# Document extract start

Let us consider more closely the question about space-filling curves. The Peano curve and the Hilbert curve, and several other variations of them, have parametrizations $[0,1]\to[0,1]^2$ that actually take the 1-dimensional Lebesgue measure on $[0,1]\ ,$ $\mathcal{L} _1\ ,$ to the 2-dimensional Lebesgue measure on $[0,1]^2\ ,$ $\mathcal{L} _2\ ,$ by push-forward. Notably, the Peano curve $\gamma: [0,1]\to[0,1]^2$ is originally defined in terms of ternary expansions of real numbers, which makes it particularly simple to check the independence of the coordinates. The Hilbert curve also admits a (slightly less) simple description in terms of binary expansions. Here are the details; I'll try to give you an abstract-nonsense-friendly description.

# Document extract end

### Tasks to carry out
(1) Reproduce the passage on space-filling curves in full, word for word.
(2) In the entries, take the stretch from the line containing "orange line: moved 16 px right, 12 px up" through the end of the entries and rewrite it with "rotated" changed to "turned", leaving everything else as it is. Omit the picture lines from your answer.

# Listing start

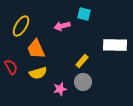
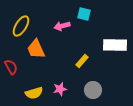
yellow semicircle: moved 4 px left, 20 px down
gray circle: moved 10 px right, 8 px down
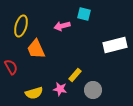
yellow ellipse: rotated 15 degrees counterclockwise
white rectangle: rotated 15 degrees counterclockwise
yellow rectangle: moved 7 px left, 14 px down
pink star: rotated 24 degrees clockwise
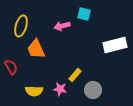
yellow semicircle: moved 2 px up; rotated 18 degrees clockwise
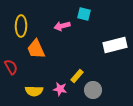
yellow ellipse: rotated 15 degrees counterclockwise
yellow rectangle: moved 2 px right, 1 px down
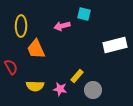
yellow semicircle: moved 1 px right, 5 px up
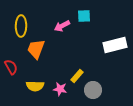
cyan square: moved 2 px down; rotated 16 degrees counterclockwise
pink arrow: rotated 14 degrees counterclockwise
orange trapezoid: rotated 45 degrees clockwise
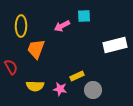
yellow rectangle: rotated 24 degrees clockwise
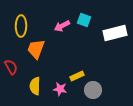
cyan square: moved 4 px down; rotated 24 degrees clockwise
white rectangle: moved 12 px up
yellow semicircle: rotated 90 degrees clockwise
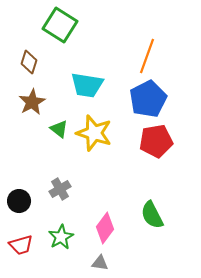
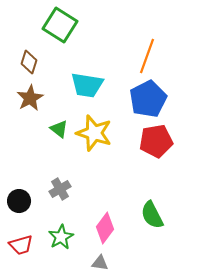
brown star: moved 2 px left, 4 px up
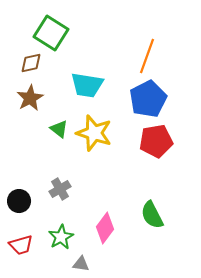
green square: moved 9 px left, 8 px down
brown diamond: moved 2 px right, 1 px down; rotated 60 degrees clockwise
gray triangle: moved 19 px left, 1 px down
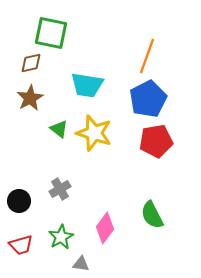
green square: rotated 20 degrees counterclockwise
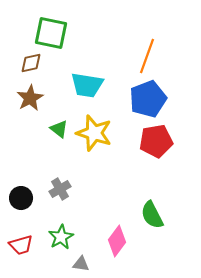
blue pentagon: rotated 6 degrees clockwise
black circle: moved 2 px right, 3 px up
pink diamond: moved 12 px right, 13 px down
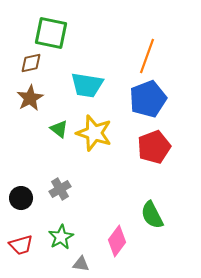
red pentagon: moved 2 px left, 6 px down; rotated 12 degrees counterclockwise
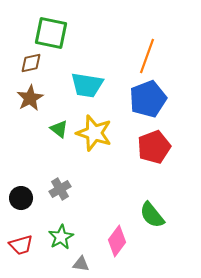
green semicircle: rotated 12 degrees counterclockwise
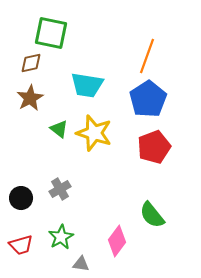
blue pentagon: rotated 12 degrees counterclockwise
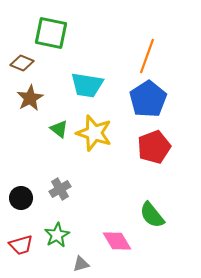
brown diamond: moved 9 px left; rotated 35 degrees clockwise
green star: moved 4 px left, 2 px up
pink diamond: rotated 68 degrees counterclockwise
gray triangle: rotated 24 degrees counterclockwise
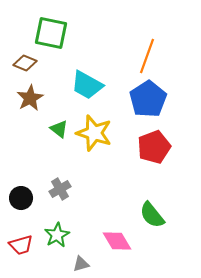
brown diamond: moved 3 px right
cyan trapezoid: rotated 20 degrees clockwise
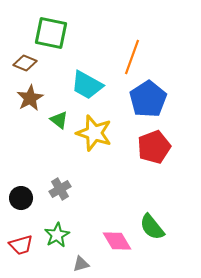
orange line: moved 15 px left, 1 px down
green triangle: moved 9 px up
green semicircle: moved 12 px down
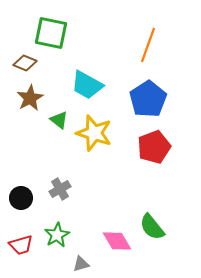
orange line: moved 16 px right, 12 px up
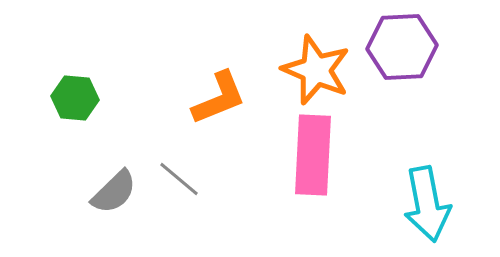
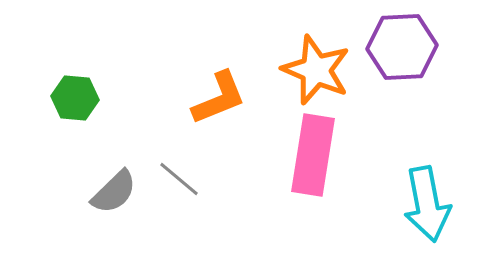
pink rectangle: rotated 6 degrees clockwise
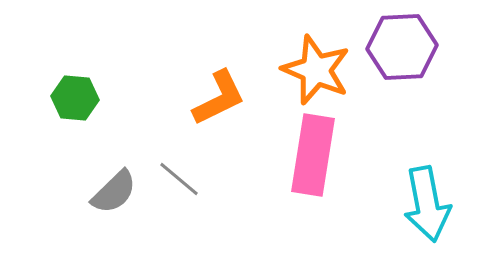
orange L-shape: rotated 4 degrees counterclockwise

# Listing end

### Task-by-task results
(1)
Let us consider more closely the question about space-filling curves. The Peano curve and the Hilbert curve, and several other variations of them, have parametrizations $[0,1]\to[0,1]^2$ that actually take the 1-dimensional Lebesgue measure on $[0,1]\ ,$ $\mathcal{L} _1\ ,$ to the 2-dimensional Lebesgue measure on $[0,1]^2\ ,$ $\mathcal{L} _2\ ,$ by push-forward. Notably, the Peano curve $\gamma: [0,1]\to[0,1]^2$ is originally defined in terms of ternary expansions of real numbers, which makes it particularly simple to check the independence of the coordinates. The Hilbert curve also admits a (slightly less) simple description in terms of binary expansions. Here are the details; I'll try to give you an abstract-nonsense-friendly description.

(2)
orange line: moved 16 px right, 12 px up
pink rectangle: turned 6 degrees clockwise
orange L-shape: turned 4 degrees counterclockwise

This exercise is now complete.